CP: Seriously, is there any difference between us and Dickens' Ebenezer Scrooge or Melville's Bartleby the Scrivener?

RN: You mean, the two of us, personally? If so, dibs on Bartleby.

CP: Just as those 19th-century characters lean over their ledger books, we are everywhere hunched over our mobile devices, equally bitter and detached from humanity.

RN: Well, I don't know about bitter.

CP: Detached, though. When was the last time you approached or spoke with a human being who was interacting with his or her phone? Not at the gym, not at the airport, not nowhere. They are emitting a giant "stay away" vibe, right?

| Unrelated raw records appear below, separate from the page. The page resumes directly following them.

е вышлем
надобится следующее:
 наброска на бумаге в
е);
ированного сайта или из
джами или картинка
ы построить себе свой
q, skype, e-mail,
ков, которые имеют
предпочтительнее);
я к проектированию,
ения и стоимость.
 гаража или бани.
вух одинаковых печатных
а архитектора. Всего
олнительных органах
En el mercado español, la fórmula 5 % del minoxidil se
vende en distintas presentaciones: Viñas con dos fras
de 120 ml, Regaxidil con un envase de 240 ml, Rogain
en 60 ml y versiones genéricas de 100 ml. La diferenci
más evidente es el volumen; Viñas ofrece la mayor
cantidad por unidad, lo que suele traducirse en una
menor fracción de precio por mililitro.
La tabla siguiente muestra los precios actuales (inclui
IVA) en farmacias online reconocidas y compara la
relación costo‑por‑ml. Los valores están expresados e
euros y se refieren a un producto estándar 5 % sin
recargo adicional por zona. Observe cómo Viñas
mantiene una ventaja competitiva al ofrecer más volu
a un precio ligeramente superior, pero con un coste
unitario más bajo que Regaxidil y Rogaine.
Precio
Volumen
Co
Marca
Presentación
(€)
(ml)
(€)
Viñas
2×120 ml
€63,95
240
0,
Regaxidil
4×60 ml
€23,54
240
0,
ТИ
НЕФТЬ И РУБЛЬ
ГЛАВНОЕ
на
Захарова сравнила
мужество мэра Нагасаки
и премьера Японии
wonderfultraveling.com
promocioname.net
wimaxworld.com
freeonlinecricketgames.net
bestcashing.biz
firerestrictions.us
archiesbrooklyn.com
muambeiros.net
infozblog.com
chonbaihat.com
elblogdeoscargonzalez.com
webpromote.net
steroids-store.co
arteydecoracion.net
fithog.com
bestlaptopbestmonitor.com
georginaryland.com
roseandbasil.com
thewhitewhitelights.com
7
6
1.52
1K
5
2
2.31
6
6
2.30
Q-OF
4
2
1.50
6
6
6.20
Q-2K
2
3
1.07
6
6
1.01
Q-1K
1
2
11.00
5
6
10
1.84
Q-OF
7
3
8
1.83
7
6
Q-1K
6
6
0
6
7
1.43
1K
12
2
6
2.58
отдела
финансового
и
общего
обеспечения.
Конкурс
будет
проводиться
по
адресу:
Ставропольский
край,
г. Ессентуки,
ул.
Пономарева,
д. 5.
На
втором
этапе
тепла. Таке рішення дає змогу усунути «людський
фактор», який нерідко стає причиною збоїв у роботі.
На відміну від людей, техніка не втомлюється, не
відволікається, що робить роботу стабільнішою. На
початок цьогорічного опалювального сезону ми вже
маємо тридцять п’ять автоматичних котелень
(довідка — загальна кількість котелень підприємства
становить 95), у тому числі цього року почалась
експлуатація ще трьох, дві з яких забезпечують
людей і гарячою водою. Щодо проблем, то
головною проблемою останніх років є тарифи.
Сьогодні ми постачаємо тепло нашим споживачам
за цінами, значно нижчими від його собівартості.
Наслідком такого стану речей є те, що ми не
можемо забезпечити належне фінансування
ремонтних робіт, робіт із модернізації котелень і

RN: The universality of the smartphone is ironically tossing a big wet rag on the art of conversation. Last night at Burch Steak and Pizza Bar, I watched as most of a table of six spent more time bathed in iPhone glow rather than in face-to-face contact.

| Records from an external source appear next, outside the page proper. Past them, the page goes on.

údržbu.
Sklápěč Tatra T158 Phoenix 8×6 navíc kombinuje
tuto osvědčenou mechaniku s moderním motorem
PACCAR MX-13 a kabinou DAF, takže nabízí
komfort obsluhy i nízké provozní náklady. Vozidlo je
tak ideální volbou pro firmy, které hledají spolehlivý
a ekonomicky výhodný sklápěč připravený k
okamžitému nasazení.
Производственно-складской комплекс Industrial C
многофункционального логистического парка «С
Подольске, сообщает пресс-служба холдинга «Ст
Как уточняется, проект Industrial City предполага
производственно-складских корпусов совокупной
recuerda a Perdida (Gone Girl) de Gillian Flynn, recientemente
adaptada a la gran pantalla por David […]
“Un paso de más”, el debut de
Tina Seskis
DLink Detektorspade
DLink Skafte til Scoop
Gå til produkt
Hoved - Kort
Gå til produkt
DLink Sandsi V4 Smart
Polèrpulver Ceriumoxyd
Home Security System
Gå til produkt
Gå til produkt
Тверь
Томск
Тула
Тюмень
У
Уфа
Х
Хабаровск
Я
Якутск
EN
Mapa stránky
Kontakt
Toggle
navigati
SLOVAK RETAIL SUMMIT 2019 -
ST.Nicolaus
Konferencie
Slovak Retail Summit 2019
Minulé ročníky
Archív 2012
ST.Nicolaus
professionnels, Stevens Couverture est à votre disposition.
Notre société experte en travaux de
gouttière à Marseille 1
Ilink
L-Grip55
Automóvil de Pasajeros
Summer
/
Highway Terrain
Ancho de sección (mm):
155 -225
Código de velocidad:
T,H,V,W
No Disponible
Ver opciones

CP: At least when I am dining out with you, I have the good manners to hold my phone unobtrusively, beneath the table. That'll be made more difficult when I upgrade to the much bigger tablet.

RN: Although I occasionally borrow my hubby's Kindle, I remain iPad-free. I covet one, but then the practical ex-Lutheran within chimes in and asks, isn't my laptop enough?

CP: Have you not seen "The Laptop Is Never Enough"? It's a cautionary tale about a man who believed as you do, only to see his life shattered by oversimplification. The poor soul hardly needed any cables or accessories.

RN: The plug-ins are the biggest drag in all of this. A weeklong trip can mean that my suitcase will be packed with enough wires — for my phone, my MacBook, my iPod, my camera — for the TSA to think I'm an electrician. I usually check out of my hotel leaving one of them plugged in somewhere in my room. Great.

CP: I know. "Have you got your charger?" enters the lexicon, right next to "I'm on low battery" and "What is Bruce Jenner doing to his Adam's apple?" I'm just glad Henry David Thoreau isn't alive to see this.

RN: Please. He'd be glued to his e-reader, too.